De repente, las ventanas empezaron a vibrar como si algo invisible las golpeara desde el exterior. Los gritos, que antes sonaban lejanos, ahora parecían justo al lado, justo en su oído, intensos y desgarradores. Desesperado, apagó la lámpara, sumiendo la habitación en tinieblas, y se escondió bajo la mesa. A pesar de su intento por acallar el ruido, los gritos seguían resonando, un eco infernal que no lo dejaba escapar.
El aire comenzó a llenarse de un olor nauseabundo, una mezcla de podredumbre y tierra húmeda. La ventana crujió, como si estuviera a punto de romperse. En un arranque de valentía (o quizás de locura), se levantó y corrió hacia la puerta principal, decidido a enfrentar lo que fuera que lo acechaba. Abrió la puerta de golpe, pero lo único que encontró fue la calle vacía.
Confundido y temblando, dio un paso hacia adelante. Fue entonces cuando lo vio: un grupo de figuras lo rodeaba en silencio. Los muertos lo observaban con ojos huecos y vacíos que parecían arder con un fuego sobrenatural. Intentó gritar, pero las palabras se le quedaron en la garganta, ahogadas por el pánico.
El hombre que antes lo había señalado avanzó hacia él. Su voz, cavernosa y profunda, resonó en su mente como un eco que sacudía cada rincón de su ser:
—Tú has visto lo que no debías… Ahora serás uno de los nuestros.
El viajero intentó correr, pero sus piernas no respondieron.
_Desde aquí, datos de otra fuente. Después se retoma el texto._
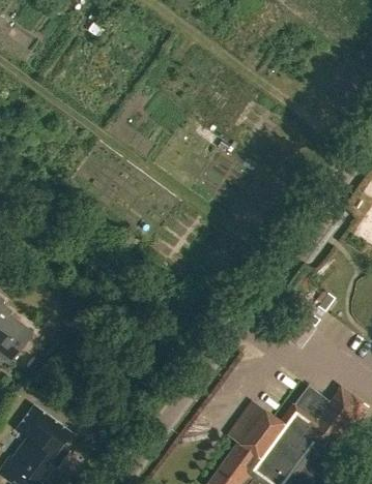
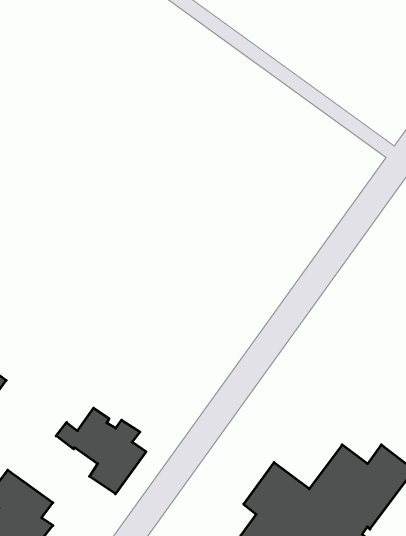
building: none -> [56,408,146,494]

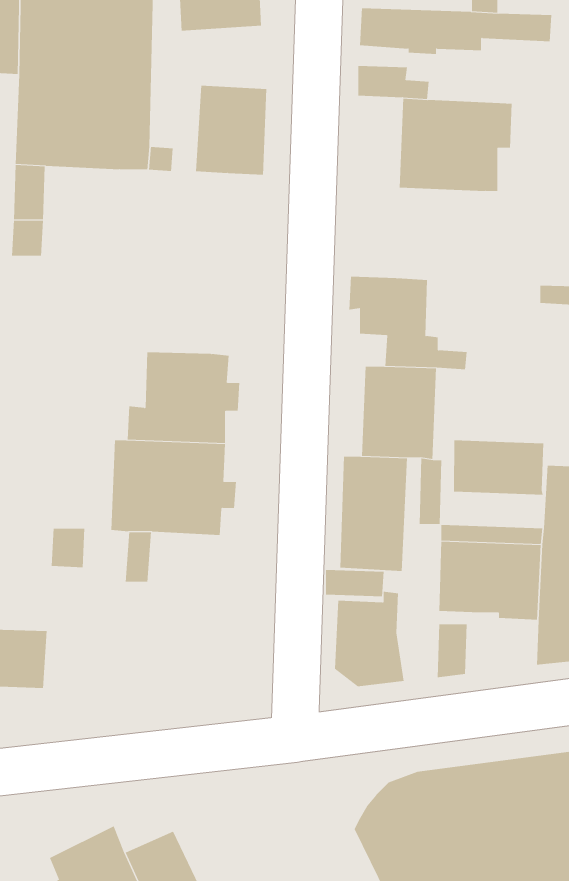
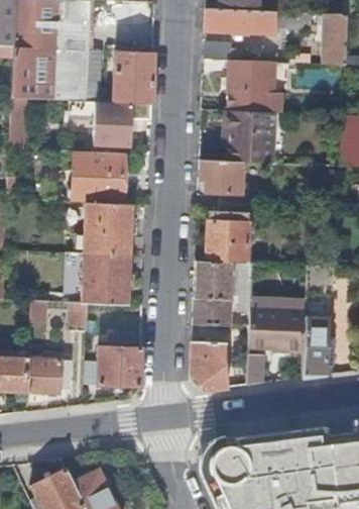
building: none -> [94,102,151,145]
building: none -> [223,109,275,163]
building: none -> [73,150,124,203]
building: [453,440,544,495] -> none
building: none -> [85,346,142,387]
building: none -> [28,359,74,392]

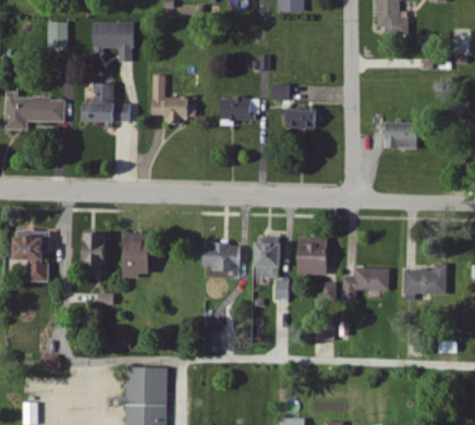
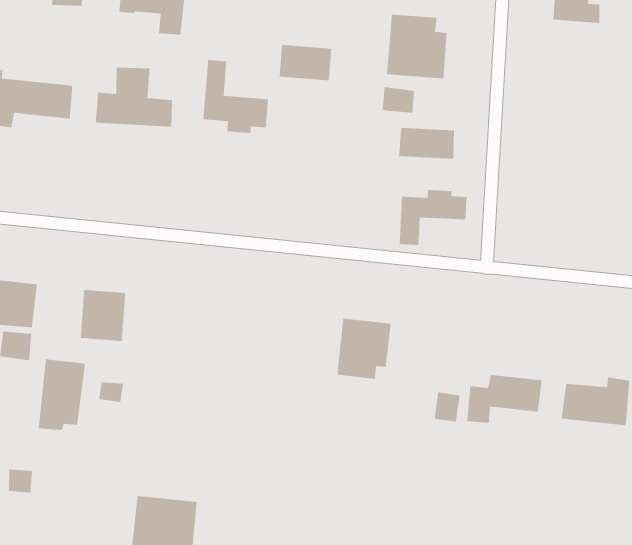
building: none -> [386,14,448,79]
building: [218,99,252,121] -> [279,44,332,81]
building: [381,122,421,149] -> none
building: none -> [399,189,467,246]
building: [125,232,154,279] -> [38,358,86,431]
building: [296,238,331,276] -> none
building: [199,244,240,277] -> none

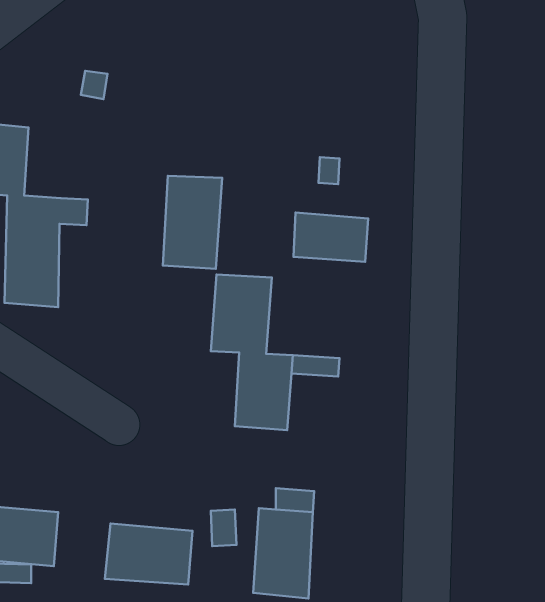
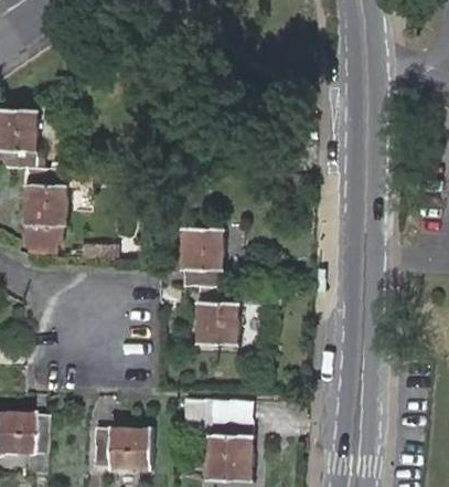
building: [163,176,222,269] -> none
building: [293,212,368,262] -> none

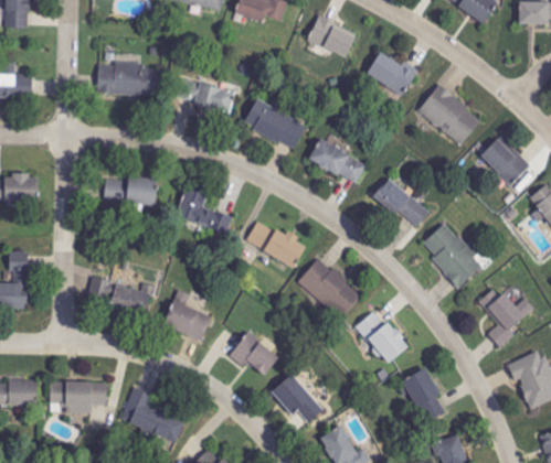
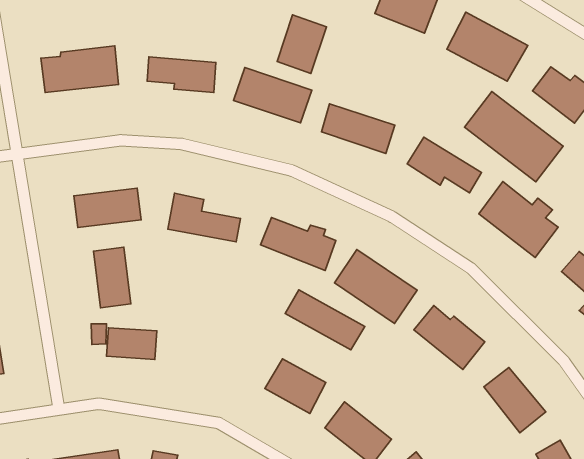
building: none -> [277,15,327,73]
building: none -> [465,92,563,182]
building: none -> [94,247,131,308]
building: none -> [285,290,365,350]
building: [162,290,211,341] -> none

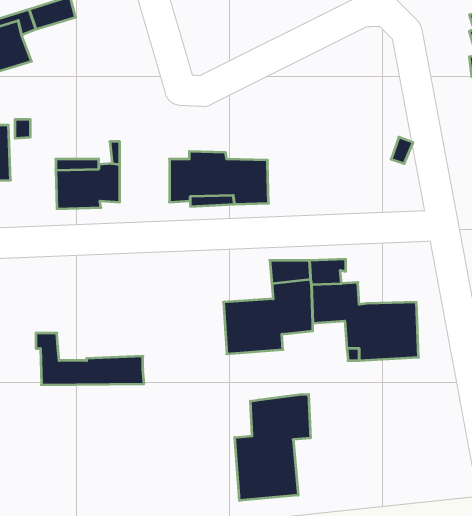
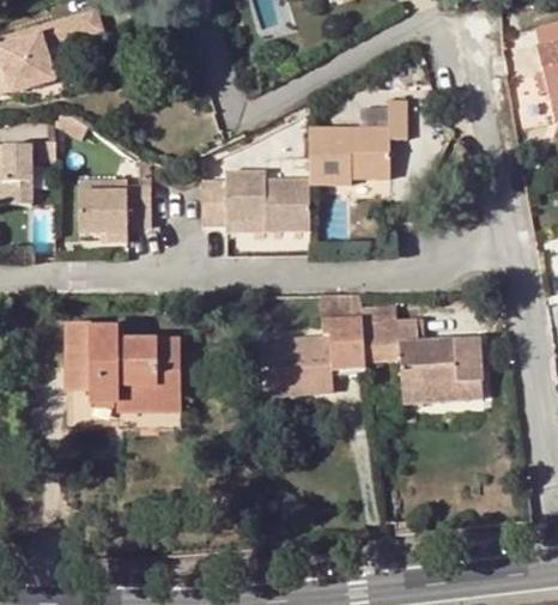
building: none -> [313,96,408,187]
building: none -> [62,321,180,401]
building: [235,394,310,501] -> none

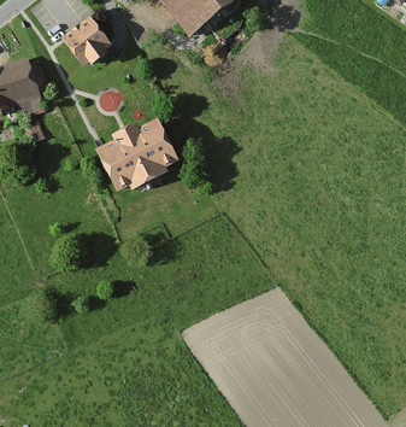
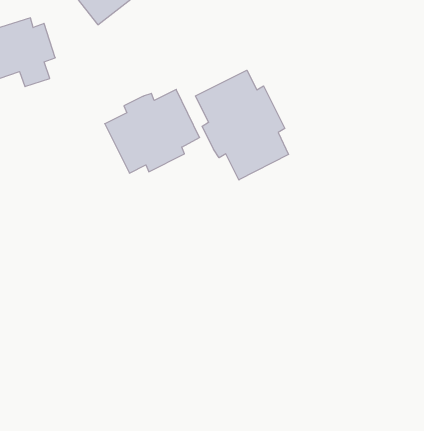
building: none -> [195,70,288,180]

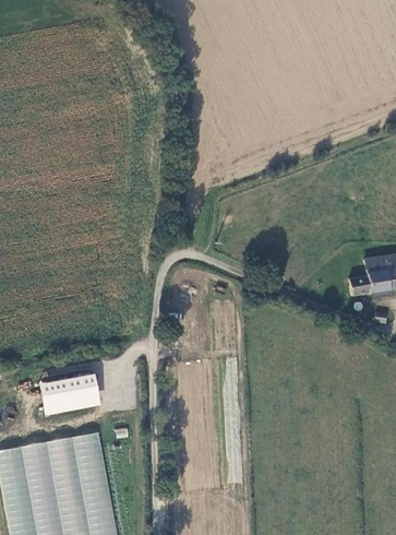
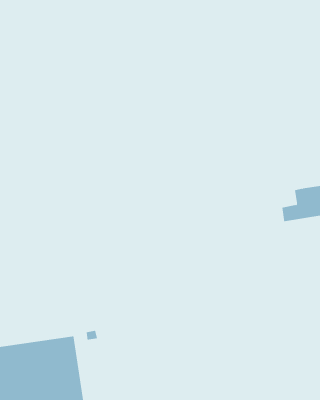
building: [39,373,100,415] -> none

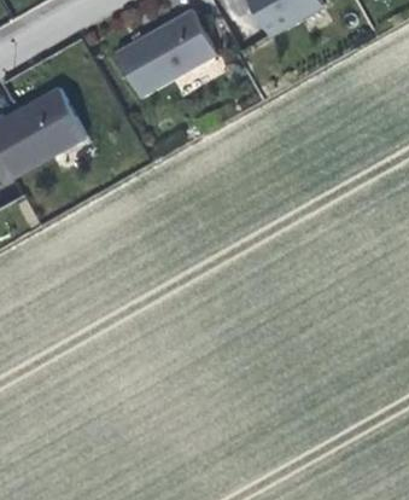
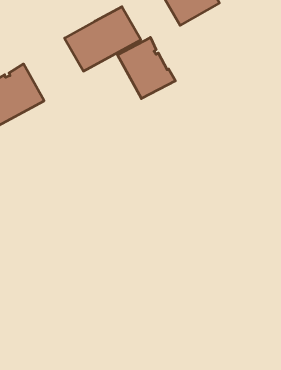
building: none -> [117,37,175,99]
Sintió cómo algo helado y espantoso lo envolvía, como si manos invisibles lo sujetaran. Fue arrastrado lentamente hacia el círculo de sombras. Los gritos de los muertos se transformaron en un cántico infernal, un lamento que parecía provenir del mismísimo abismo.
Cuando el pueblo despertó al día siguiente, la posada estaba vacía. No había rastro del viajero, salvo una botella y una pipa abandonadas sobre la mesa, junto a la lámpara apagada.
Ese hombre fue el último en desaparecer un 31 de diciembre. Nadie volvió a mencionar su nombre. Sin embargo, la tradición de cerrar puertas y ventanas esa noche se volvió más estricta, porque en Espíritu, cada fin de año, los muertos vuelven a caminar.
Recuerda en fin de año:
“No mires. No escuches. No respires. Porque ellos están aquí.”